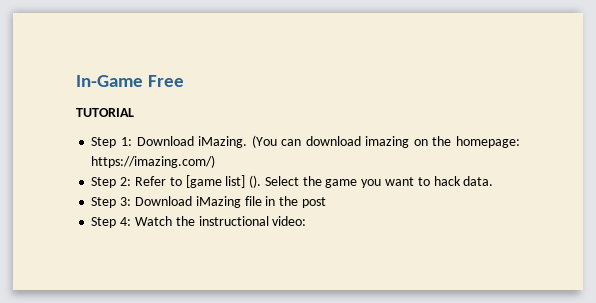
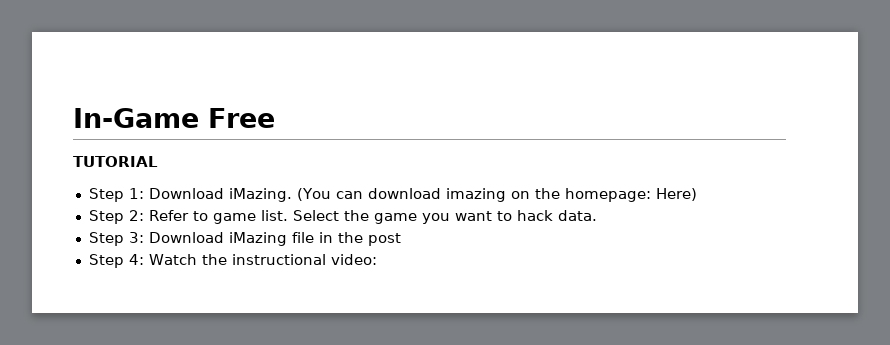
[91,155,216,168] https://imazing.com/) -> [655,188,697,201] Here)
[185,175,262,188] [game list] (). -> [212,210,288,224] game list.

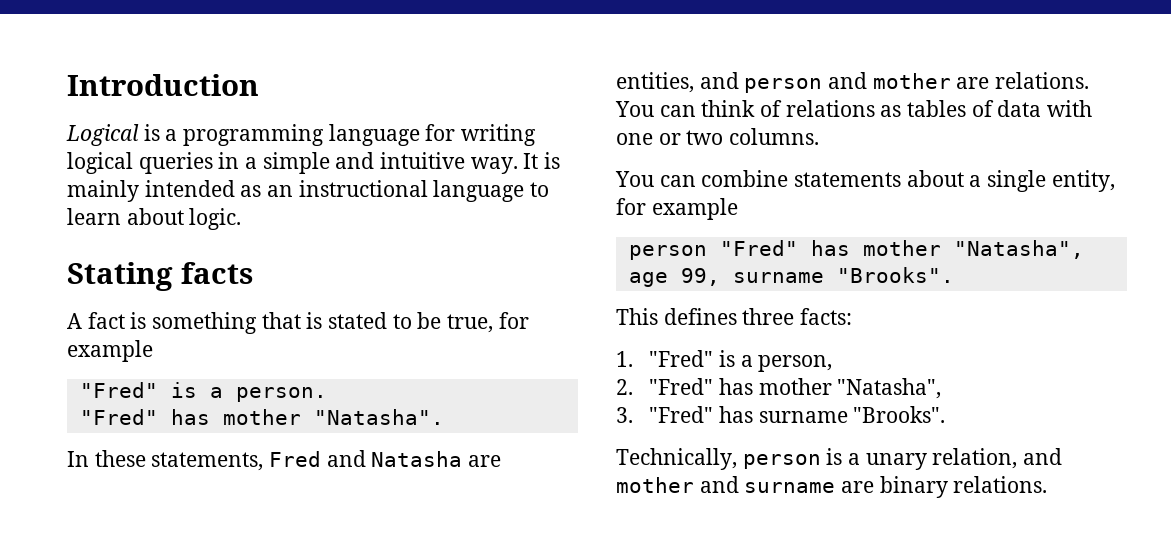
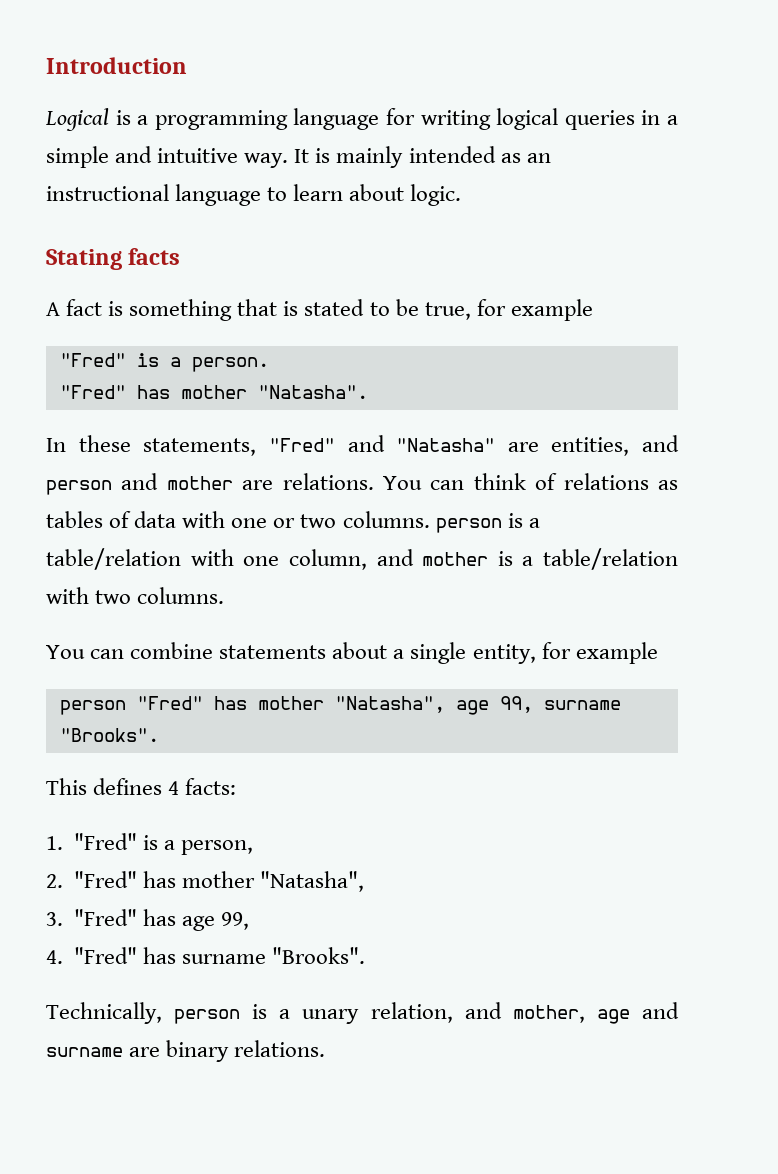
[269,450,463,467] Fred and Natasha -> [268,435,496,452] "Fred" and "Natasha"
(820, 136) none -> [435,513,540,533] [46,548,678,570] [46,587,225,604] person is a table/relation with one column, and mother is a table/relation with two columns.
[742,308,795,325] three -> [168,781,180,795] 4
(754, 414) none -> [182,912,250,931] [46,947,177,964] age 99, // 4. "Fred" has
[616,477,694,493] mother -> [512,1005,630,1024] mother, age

Try it: For this exercise, copy the entries above exactly and skip any picture.

Response below:
[91,155,216,168] https://imazing.com/) -> [655,188,697,201] Here)
[185,175,262,188] [game list] (). -> [212,210,288,224] game list.

[269,450,463,467] Fred and Natasha -> [268,435,496,452] "Fred" and "Natasha"
(820, 136) none -> [435,513,540,533] [46,548,678,570] [46,587,225,604] person is a table/relation with one column, and mother is a table/relation with two columns.
[742,308,795,325] three -> [168,781,180,795] 4
(754, 414) none -> [182,912,250,931] [46,947,177,964] age 99, // 4. "Fred" has
[616,477,694,493] mother -> [512,1005,630,1024] mother, age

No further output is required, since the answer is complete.